* _What you should do_
Would you go through the records below and copy each line with the string "readdata"?

* _Data records_
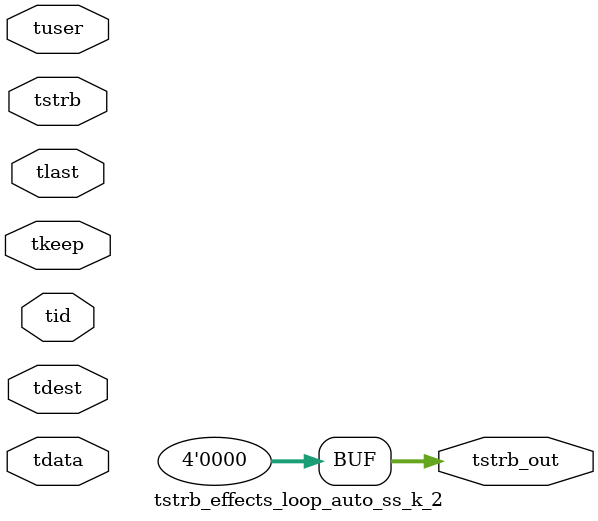
<source format=v>


`timescale 1ps/1ps

module tstrb_effects_loop_auto_ss_k_2 #
(
parameter C_S_AXIS_TDATA_WIDTH = 32,
parameter C_S_AXIS_TUSER_WIDTH = 0,
parameter C_S_AXIS_TID_WIDTH   = 0,
parameter C_S_AXIS_TDEST_WIDTH = 0,
parameter C_M_AXIS_TDATA_WIDTH = 32
)
(
input  [(C_S_AXIS_TDATA_WIDTH == 0 ? 1 : C_S_AXIS_TDATA_WIDTH)-1:0     ] tdata,
input  [(C_S_AXIS_TUSER_WIDTH == 0 ? 1 : C_S_AXIS_TUSER_WIDTH)-1:0     ] tuser,
input  [(C_S_AXIS_TID_WIDTH   == 0 ? 1 : C_S_AXIS_TID_WIDTH)-1:0       ] tid,
input  [(C_S_AXIS_TDEST_WIDTH == 0 ? 1 : C_S_AXIS_TDEST_WIDTH)-1:0     ] tdest,
input  [(C_S_AXIS_TDATA_WIDTH/8)-1:0 ] tkeep,
input  [(C_S_AXIS_TDATA_WIDTH/8)-1:0 ] tstrb,
input                                                                    tlast,
output [(C_M_AXIS_TDATA_WIDTH/8)-1:0 ] tstrb_out
);

assign tstrb_out = {1'b0};

endmodule


</source>
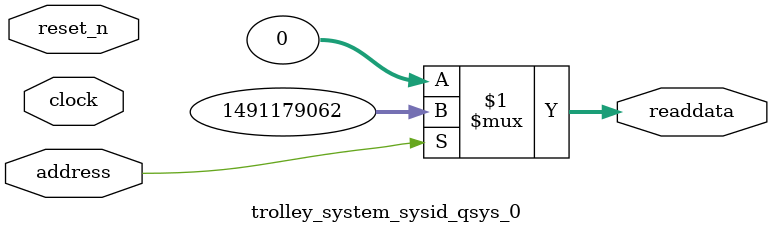
<source format=v>



// synthesis translate_off
`timescale 1ns / 1ps
// synthesis translate_on

// turn off superfluous verilog processor warnings 
// altera message_level Level1 
// altera message_off 10034 10035 10036 10037 10230 10240 10030 

module trolley_system_sysid_qsys_0 (
               // inputs:
                address,
                clock,
                reset_n,

               // outputs:
                readdata
             )
;

  output  [ 31: 0] readdata;
  input            address;
  input            clock;
  input            reset_n;

  wire    [ 31: 0] readdata;
  //control_slave, which is an e_avalon_slave
  assign readdata = address ? 1491179062 : 0;

endmodule



</source>
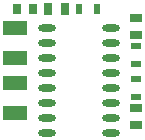
<source format=gtp>
G04*
G04 #@! TF.GenerationSoftware,Altium Limited,Altium Designer,20.0.13 (296)*
G04*
G04 Layer_Color=8421504*
%FSLAX44Y44*%
%MOMM*%
G71*
G01*
G75*
%ADD17O,1.5000X0.6000*%
%ADD18R,2.0000X1.2000*%
%ADD19R,0.8000X0.9000*%
%ADD20R,0.7800X0.9800*%
%ADD21R,0.6000X0.9000*%
%ADD22R,0.9800X0.7800*%
%ADD23R,0.9000X0.6000*%
D17*
X1061720Y614680D02*
D03*
Y627380D02*
D03*
Y640080D02*
D03*
Y652780D02*
D03*
Y665480D02*
D03*
Y678180D02*
D03*
Y690880D02*
D03*
Y703580D02*
D03*
X1007720Y614680D02*
D03*
Y627380D02*
D03*
Y640080D02*
D03*
Y652780D02*
D03*
Y665480D02*
D03*
Y678180D02*
D03*
Y690880D02*
D03*
Y703580D02*
D03*
D18*
X981040Y632060D02*
D03*
Y657460D02*
D03*
Y677860D02*
D03*
Y703260D02*
D03*
D19*
X995830Y720092D02*
D03*
X982830D02*
D03*
D20*
X1023480Y720090D02*
D03*
X1008380D02*
D03*
D21*
X1050169Y720088D02*
D03*
X1035170D02*
D03*
D22*
X1083310Y636270D02*
D03*
Y621170D02*
D03*
Y697370D02*
D03*
Y712470D02*
D03*
D23*
X1083308Y673221D02*
D03*
Y688220D02*
D03*
X1083312Y660279D02*
D03*
Y645280D02*
D03*
M02*

</source>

* _Response for this exercise_
                readdata
  output  [ 31: 0] readdata;
  wire    [ 31: 0] readdata;
  assign readdata = address ? 1491179062 : 0;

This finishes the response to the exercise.